Sen Ve Ben
Ah sen ve ben, ne kadar yakın ne kadar uzağız.
Bir cümle kadar sıla, bir nefret kadar hicranız.
Ahit ve emin kadar bağlı, haram kadar uzağız.
Kader çizgisi ipekten iplik,
Ne zaman kopar, ne zaman bağlanır; ancak yazan bilir.
Farklarımız farksızlığımızla çelişirken,
Adına aşk denilen kural tanımazın,
Güçlü büyüsüne mantığımız dur diyemez.
Direnmek ve direnerek bitmek sonumda olsa,
İçimde taşıdığım bu aşk, sonsuzluğa bir seda bırakacaktır.

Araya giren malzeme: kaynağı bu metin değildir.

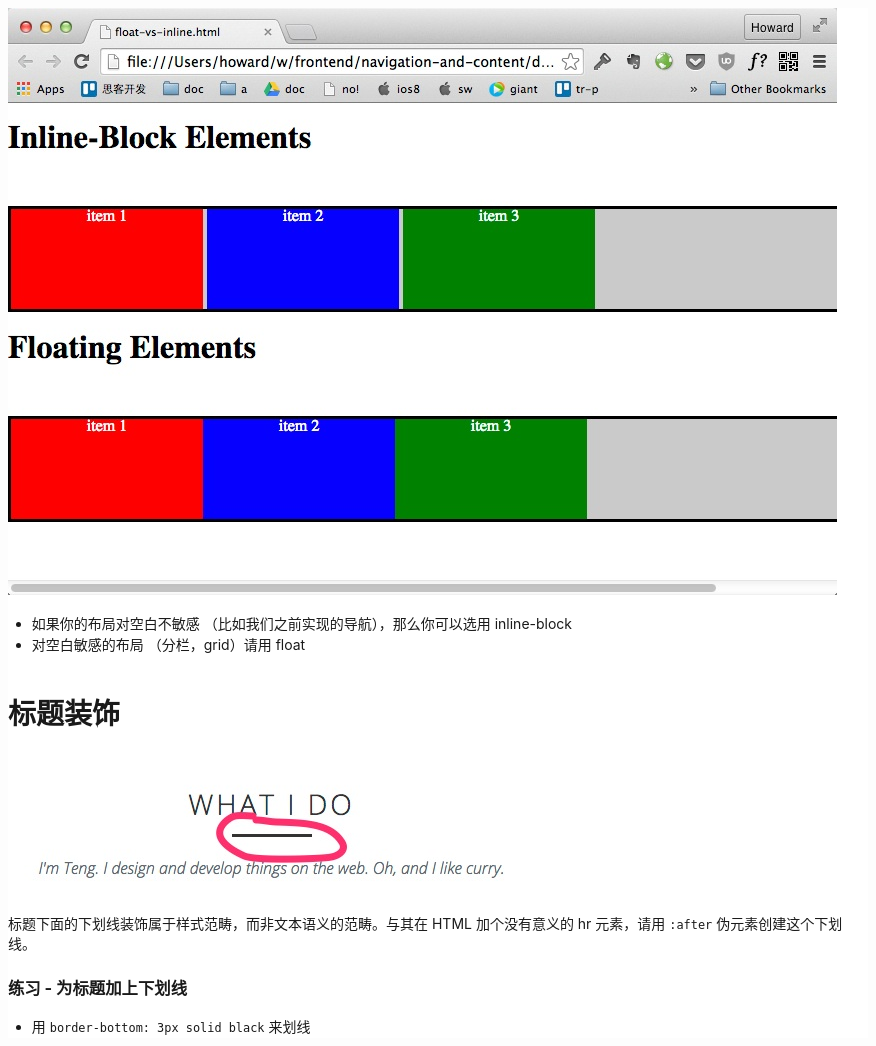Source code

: ![](demo-float-vs-inline.jpg)

+ 如果你的布局对空白不敏感 （比如我们之前实现的导航），那么你可以选用 inline-block
+ 对空白敏感的布局 （分栏，grid）请用 float

# 标题装饰

![](add-info-section-title-decorator.jpg)

标题下面的下划线装饰属于样式范畴，而非文本语义的范畴。与其在 HTML 加个没有意义的 hr 元素，请用 `:after` 伪元素创建这个下划线。

### 练习 - 为标题加上下划线

+ 用 `border-bottom: 3px solid black` 来划线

Biliyorum ki yazdıklarımı anlamayacaksın.
Olsun, belki farkımızda budur.
Ben, aşk denen duygu patlamasının seline kapılıp,
Kalbin sonsuzluğunda kulaç atarken,
Sen dar kalıplar içerisinde kurduğun,
Emin, macera' sız ve heyecansız hayatın da debelenmektesin.
Korkuların toprağa ayrılık tohumları attı.
Aşk cesurların harcı, ben seni sevecek kadar cesurum.
Seni imkânsızlıklarda bulacak kadar kâşifim.
Sen ise beni yaşamaktan,
Zor zamanları acıyla harmanlamaktan korktun.
Şimdi kim cesur, kim korkaktan öte,
Ben aşkı yazıyorum, sende okuyorsun.
Ancak ben halen daha seninleyim.
Sen ise, umutlarını ve kalbini,
Mantık ve gelecek kaygısına kurban vermiş,
Hayallerini öldürmüş bir halde, benden yoksunsun.
Adına kader de, hata de ne dersen de,
Ben ete kemiğe bürünmüş aşktan çark etsem de,
Senin manandan ve aşkından çark etmedim.
Sen yoksun, ben senin hayaline ve anılarına sahibim.